今でもまだ、解らない。何故貴方が俺を選んでくれたのか。
余裕の無さを必死に隠しているのに、貴方の前ではそんなメッキは全て剥がれ落ちてしまう。それでも貴方は、そんな俺の隣で微笑ってくれる。
いつの間にこんなに依存していたのだろう。俺にはもう、貴方のいない世界なんて考えられない。
でも貴方は、何にも依存していないように見える。貴方を縛れる物なんて、何も無いのではないか。
貴方は全てを掬い上げるのに、手元には何も残さない。手の平から零れる水達は、此処に居たいと叫んでいるのに。
救われた者は貴方に依存してしまうのに、貴方は誰にも救いを求めないのだ。手を差し延べる事さえさせてくれない。
真の辛さは誰にも見せず、辛さを抱えている事すら悟らせてくれない。
だから、不安になるんだ。
貴方がいつか、内に抱えた辛さに耐え切れなくなった時、貴方は全てを無かった事にしてふらりと姿を消してしまうのではないかと。

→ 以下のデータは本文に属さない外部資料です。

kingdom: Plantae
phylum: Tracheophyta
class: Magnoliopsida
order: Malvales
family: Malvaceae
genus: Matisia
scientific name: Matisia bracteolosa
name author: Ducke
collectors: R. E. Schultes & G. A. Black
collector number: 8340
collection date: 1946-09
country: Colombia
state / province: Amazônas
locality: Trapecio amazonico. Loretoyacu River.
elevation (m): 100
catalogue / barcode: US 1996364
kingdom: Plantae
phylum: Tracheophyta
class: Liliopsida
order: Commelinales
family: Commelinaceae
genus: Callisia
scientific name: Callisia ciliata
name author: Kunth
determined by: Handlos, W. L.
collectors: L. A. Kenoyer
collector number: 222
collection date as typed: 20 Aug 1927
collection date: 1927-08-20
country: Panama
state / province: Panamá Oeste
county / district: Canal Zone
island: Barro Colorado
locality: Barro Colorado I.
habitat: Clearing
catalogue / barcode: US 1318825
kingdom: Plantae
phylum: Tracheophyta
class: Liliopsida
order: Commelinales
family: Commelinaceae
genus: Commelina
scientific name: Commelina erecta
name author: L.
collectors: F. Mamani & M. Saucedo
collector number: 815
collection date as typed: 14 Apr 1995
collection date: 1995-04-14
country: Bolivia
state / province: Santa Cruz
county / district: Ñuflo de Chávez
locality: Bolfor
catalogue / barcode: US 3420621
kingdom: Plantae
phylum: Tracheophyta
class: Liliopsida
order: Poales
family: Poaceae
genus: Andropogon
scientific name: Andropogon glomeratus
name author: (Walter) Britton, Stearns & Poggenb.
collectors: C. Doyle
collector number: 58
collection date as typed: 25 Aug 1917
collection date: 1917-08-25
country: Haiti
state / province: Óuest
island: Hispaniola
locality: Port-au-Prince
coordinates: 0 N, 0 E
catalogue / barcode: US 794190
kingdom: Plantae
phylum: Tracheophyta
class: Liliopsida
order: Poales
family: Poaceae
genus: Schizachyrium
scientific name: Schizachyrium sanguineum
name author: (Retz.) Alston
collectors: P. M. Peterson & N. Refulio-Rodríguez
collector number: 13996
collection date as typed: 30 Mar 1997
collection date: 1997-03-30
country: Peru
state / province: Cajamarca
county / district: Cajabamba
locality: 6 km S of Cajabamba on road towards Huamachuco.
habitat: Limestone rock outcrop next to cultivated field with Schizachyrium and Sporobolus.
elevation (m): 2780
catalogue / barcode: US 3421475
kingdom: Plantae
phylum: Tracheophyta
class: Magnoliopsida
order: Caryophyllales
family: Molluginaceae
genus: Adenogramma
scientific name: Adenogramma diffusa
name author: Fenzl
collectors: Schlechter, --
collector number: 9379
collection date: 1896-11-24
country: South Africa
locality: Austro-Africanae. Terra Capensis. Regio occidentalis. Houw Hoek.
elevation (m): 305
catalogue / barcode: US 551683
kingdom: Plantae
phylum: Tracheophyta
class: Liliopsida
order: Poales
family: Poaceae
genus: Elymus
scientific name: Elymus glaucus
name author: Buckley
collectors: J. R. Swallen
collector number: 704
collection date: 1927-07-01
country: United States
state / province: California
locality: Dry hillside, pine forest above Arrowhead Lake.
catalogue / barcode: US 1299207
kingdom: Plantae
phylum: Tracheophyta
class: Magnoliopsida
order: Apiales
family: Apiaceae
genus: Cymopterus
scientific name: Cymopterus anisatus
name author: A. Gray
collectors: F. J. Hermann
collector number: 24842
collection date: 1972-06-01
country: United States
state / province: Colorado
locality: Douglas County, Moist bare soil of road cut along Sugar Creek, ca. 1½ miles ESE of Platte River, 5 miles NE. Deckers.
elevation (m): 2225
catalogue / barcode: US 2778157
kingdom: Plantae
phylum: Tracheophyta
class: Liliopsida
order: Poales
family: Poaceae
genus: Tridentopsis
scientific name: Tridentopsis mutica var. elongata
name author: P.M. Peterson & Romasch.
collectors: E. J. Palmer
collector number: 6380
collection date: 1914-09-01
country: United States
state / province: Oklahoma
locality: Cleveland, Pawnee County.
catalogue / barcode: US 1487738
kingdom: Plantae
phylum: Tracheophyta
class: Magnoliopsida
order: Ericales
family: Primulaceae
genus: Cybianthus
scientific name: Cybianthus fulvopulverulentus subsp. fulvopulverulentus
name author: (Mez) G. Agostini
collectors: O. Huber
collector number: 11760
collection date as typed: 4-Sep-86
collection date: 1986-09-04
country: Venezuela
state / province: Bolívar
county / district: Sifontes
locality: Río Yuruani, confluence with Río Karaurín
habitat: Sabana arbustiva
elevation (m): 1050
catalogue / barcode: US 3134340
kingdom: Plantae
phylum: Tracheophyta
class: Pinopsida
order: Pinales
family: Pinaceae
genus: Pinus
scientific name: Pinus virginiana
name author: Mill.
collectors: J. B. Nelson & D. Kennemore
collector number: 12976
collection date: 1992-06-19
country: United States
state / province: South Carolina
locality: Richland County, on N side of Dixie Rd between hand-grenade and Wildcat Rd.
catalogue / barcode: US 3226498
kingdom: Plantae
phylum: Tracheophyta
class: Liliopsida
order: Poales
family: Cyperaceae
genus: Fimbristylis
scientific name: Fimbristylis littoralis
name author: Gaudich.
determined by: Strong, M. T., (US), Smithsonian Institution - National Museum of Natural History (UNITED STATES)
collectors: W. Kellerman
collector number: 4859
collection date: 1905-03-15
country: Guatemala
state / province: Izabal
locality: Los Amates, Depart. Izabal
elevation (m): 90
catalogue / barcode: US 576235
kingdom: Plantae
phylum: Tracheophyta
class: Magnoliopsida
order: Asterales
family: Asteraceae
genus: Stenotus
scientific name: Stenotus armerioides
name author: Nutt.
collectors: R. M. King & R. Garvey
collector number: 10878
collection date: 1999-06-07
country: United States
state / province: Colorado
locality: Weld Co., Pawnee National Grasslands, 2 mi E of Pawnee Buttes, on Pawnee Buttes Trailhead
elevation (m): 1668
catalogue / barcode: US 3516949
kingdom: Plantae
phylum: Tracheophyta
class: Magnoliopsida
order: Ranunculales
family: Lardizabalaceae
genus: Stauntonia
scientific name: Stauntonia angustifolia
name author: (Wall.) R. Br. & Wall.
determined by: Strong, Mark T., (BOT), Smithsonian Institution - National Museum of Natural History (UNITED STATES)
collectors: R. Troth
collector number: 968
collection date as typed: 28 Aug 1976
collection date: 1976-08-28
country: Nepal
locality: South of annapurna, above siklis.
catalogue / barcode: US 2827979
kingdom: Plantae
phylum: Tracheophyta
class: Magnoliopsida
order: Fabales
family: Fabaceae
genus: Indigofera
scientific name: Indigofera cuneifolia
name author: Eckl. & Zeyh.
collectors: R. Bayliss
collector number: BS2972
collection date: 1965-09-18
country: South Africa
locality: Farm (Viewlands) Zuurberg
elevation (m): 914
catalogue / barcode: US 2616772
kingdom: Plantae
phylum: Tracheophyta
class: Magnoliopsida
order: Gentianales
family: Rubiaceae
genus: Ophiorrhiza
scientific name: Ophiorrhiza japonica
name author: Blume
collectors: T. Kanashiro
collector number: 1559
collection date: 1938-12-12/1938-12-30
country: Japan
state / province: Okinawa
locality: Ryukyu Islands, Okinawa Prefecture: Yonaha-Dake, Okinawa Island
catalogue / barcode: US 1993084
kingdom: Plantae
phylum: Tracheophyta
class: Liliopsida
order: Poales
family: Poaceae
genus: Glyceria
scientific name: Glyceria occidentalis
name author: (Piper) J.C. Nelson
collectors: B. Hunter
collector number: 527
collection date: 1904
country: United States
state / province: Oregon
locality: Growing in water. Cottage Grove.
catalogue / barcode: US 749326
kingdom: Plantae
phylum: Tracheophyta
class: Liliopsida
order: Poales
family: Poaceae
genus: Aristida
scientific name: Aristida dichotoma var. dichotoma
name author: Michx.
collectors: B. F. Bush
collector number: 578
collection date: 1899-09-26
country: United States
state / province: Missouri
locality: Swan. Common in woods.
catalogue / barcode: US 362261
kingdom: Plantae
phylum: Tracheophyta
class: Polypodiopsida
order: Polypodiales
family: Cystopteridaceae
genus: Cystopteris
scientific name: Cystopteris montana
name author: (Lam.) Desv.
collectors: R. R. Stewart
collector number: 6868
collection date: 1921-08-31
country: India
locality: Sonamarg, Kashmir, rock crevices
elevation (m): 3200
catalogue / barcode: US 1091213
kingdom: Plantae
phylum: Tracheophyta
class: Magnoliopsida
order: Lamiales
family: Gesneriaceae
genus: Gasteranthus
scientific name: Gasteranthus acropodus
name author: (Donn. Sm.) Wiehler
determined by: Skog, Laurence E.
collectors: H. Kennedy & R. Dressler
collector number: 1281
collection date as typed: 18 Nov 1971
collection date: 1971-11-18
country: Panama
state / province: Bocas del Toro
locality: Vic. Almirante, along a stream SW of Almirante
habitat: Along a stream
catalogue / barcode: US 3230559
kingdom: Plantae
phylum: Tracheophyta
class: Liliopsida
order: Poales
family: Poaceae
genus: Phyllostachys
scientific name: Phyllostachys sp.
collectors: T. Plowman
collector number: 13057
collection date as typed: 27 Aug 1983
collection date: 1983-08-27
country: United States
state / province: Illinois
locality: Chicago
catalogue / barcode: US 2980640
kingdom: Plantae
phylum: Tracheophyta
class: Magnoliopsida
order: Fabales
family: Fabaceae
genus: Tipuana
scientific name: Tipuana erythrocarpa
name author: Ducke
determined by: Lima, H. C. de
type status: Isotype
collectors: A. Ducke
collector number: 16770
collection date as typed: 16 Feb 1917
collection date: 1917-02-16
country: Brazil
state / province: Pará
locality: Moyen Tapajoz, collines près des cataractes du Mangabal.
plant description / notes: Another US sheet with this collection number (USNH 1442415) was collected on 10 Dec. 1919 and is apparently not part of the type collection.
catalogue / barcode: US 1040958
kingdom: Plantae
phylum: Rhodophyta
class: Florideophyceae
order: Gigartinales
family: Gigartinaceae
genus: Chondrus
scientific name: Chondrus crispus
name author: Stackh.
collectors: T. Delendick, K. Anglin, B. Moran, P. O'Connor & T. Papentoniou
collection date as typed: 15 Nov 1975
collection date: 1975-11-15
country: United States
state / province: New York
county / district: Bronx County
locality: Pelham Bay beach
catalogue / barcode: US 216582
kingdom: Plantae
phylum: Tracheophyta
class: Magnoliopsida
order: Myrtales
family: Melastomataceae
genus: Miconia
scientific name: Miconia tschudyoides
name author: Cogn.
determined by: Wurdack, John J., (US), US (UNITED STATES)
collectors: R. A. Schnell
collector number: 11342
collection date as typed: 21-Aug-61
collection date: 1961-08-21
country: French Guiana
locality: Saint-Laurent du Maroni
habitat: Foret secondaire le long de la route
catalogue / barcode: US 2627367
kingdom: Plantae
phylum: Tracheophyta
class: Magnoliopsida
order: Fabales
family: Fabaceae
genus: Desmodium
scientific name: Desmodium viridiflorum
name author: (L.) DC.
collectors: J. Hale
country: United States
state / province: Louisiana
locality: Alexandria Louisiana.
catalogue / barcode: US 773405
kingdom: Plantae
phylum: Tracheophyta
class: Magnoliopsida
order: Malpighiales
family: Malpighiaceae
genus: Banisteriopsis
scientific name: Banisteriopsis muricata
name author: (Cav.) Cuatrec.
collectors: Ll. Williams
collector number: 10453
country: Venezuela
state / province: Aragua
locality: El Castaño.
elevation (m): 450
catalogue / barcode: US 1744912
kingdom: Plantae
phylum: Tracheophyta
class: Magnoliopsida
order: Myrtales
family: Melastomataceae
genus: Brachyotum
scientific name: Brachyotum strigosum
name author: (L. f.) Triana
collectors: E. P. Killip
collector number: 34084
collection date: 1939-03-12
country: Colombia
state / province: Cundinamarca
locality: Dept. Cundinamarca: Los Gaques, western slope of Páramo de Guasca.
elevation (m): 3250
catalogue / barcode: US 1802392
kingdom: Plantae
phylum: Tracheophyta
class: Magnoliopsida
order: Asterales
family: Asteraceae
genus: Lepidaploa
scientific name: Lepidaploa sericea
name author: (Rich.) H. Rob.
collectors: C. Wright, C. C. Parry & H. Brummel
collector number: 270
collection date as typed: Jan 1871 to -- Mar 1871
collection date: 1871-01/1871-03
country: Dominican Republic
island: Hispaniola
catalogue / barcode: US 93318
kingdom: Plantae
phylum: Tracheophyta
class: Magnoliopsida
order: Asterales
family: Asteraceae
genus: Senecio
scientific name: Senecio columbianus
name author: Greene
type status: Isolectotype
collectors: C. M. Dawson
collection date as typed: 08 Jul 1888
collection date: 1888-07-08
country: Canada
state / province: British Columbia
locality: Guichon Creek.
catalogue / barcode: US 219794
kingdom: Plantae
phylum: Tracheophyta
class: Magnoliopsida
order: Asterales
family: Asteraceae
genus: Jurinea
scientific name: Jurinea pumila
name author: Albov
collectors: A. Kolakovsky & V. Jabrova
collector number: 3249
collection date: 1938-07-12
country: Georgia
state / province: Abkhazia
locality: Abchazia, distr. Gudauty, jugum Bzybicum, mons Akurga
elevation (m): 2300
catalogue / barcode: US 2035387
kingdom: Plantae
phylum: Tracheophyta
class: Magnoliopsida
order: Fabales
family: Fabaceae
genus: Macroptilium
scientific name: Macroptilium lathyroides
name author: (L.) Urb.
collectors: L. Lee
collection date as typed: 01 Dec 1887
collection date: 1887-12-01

直前まで普段通り締まりなく笑って、そして引き止める間もなく去るのだろう。
その瞬間が、まさに今なんじゃないかと。そして俺は不安に駆られる。
「旦那ァ」
「んー?」
思わず貴方の手を掴んでいた。気温が低いせいか、その手は冷え切っていた。
俺の手に、貴方の冷たさが伝染するばかりで、貴方の手はちっとも温かくならない。
貴方はこんな些細な事でも、依存してはくれないのか。俺ばかりが貴方に依存してゆく。
ぎゅうっと貴方の手を握りしめると、優しく握り返してくれた。
「沖田くん、俺は何処にも行かねぇよ。なんだかんだ言っても、沖田くんの隣が一番落ち着くからなァ」
ああきっと、俺の葛藤も貴方にはお見通しなんだろう。たった一言だけれど、それは俺が一番欲しかった物。
重く心の奥に蔓延っていた不安な気持ちが、その一言でどれだけ救われただろう。柄にもなく、泣きそうになった。
そして俺はまた、貴方に依存してゆくのだ。
もう抜け出す事なんて出来ない。